Back-to-School Advice: Scholars Share Tips for Tackling Homework, Learning Difficulties and Bullying

Advice on bullying, homework and learning disorders
Duke researchers provide advice on bullying, homework and learning difficulties.

This week marks the first week of school for millions of children across the United States. To help parents prepare their students for the transition back to school, Duke experts offer tips on how navigate potentially tricky situations such as homework, identifying learning difficulties and bullying.

 

Let Homework be a Way to See What’s Going on at School

“Parents should not expect large achievement gains from homework in the early grades,” says Harris Cooper, a professor of psychology and neuroscience and an expert on homework. “But, homework teaches other important skills such as good study habits, time management and a recognition that academic learning can occur anywhere, not just at school. Homework can foster independent learning and responsible character traits.

“Homework can also give parents an opportunity to see what’s going on at school and learn about their child’s academic strengths and weaknesses.” 

 

Open Lines of Communication with Your Child’s Teacher Early On

“Parents should open up lines of communication with their child’s teacher from the very beginning, especially when it comes to sharing about their child’s medical history and learning and development,” says Amy Schulting, visiting research scholar at the Duke Center for Child and Family Policy. 

“We know early identification and intervention is the best approach to address learning difficulties, like dyslexia, so having those conversations with teachers early in the school year helps ensure students get the appropriate support and intervention they need.”

 

Monitor for Signs of Bullying

William Copeland, a faculty affiliate of the Duke Center for Child and Family Policy, says parents can help spot bullying early. 

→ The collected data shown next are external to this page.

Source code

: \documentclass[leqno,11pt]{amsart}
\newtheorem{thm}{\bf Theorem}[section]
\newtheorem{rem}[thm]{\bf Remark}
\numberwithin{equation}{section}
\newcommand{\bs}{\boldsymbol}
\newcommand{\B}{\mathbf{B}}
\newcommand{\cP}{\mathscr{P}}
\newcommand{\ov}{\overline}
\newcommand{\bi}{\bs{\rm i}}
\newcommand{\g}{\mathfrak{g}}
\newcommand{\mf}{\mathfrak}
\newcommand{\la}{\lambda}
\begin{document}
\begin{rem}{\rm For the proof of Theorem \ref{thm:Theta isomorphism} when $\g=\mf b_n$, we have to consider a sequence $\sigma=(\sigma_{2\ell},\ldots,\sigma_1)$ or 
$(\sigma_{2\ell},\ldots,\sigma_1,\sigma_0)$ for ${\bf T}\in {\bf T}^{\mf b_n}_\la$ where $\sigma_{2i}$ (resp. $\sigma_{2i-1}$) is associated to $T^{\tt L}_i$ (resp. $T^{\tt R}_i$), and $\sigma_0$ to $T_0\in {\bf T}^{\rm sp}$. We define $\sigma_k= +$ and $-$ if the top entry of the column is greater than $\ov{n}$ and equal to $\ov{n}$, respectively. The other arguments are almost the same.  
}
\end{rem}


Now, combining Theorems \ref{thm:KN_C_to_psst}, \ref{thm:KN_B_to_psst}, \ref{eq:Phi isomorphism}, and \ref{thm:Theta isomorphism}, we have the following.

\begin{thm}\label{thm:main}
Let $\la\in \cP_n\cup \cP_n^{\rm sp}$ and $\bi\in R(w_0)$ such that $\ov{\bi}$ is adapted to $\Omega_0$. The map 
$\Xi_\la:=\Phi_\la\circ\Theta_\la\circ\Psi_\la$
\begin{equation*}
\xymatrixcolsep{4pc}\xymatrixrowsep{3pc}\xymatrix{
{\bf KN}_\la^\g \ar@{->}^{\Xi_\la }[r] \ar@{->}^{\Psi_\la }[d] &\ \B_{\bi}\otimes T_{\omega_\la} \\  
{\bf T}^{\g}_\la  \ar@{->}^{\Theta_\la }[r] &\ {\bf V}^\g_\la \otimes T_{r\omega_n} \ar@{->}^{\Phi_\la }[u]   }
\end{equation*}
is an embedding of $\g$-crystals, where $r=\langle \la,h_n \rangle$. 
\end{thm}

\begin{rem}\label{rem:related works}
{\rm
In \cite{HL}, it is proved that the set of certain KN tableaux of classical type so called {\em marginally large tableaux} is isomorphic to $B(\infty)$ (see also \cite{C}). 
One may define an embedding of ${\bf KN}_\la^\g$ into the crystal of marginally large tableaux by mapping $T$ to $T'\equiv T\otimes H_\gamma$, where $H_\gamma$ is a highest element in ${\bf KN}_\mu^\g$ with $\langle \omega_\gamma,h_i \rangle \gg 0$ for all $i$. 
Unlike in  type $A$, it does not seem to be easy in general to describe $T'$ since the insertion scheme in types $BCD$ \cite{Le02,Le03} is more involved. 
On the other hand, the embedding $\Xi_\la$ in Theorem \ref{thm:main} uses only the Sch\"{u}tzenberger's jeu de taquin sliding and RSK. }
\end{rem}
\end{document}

“In any given year about 1 in 5 children report being a victim of bullying—and these children are at an elevated risk for experiencing academic difficulties and emotional problems now and later in life,” says Copeland,a professor in the Department of Psychiatry and Behavioral Sciences and an expert on bullying. “Parents can, however, make a difference by taking a few concrete steps:

“First, ask your child about their day. What made you feel good or proud? Did anything make you feel sad? This includes asking them about how they are getting along with their friends.

“Second, note if there appears to be an unexpected change in their mood or social behavior. Are they feeling down, nervous, or even just reluctant to go to school all of a sudden? Sometimes this will express itself by a change in their appetite or sleep.

“Third, check in with their teachers. Not all kids want to talk about what is going on with their peers, but teachers often can pick up on peer problems.

“Fourth, cyberbullying allows children to be bullied even when they are alone or at home.There are free apps that allow parents to check in on their children’s online activities without looking at their child’s device every day.”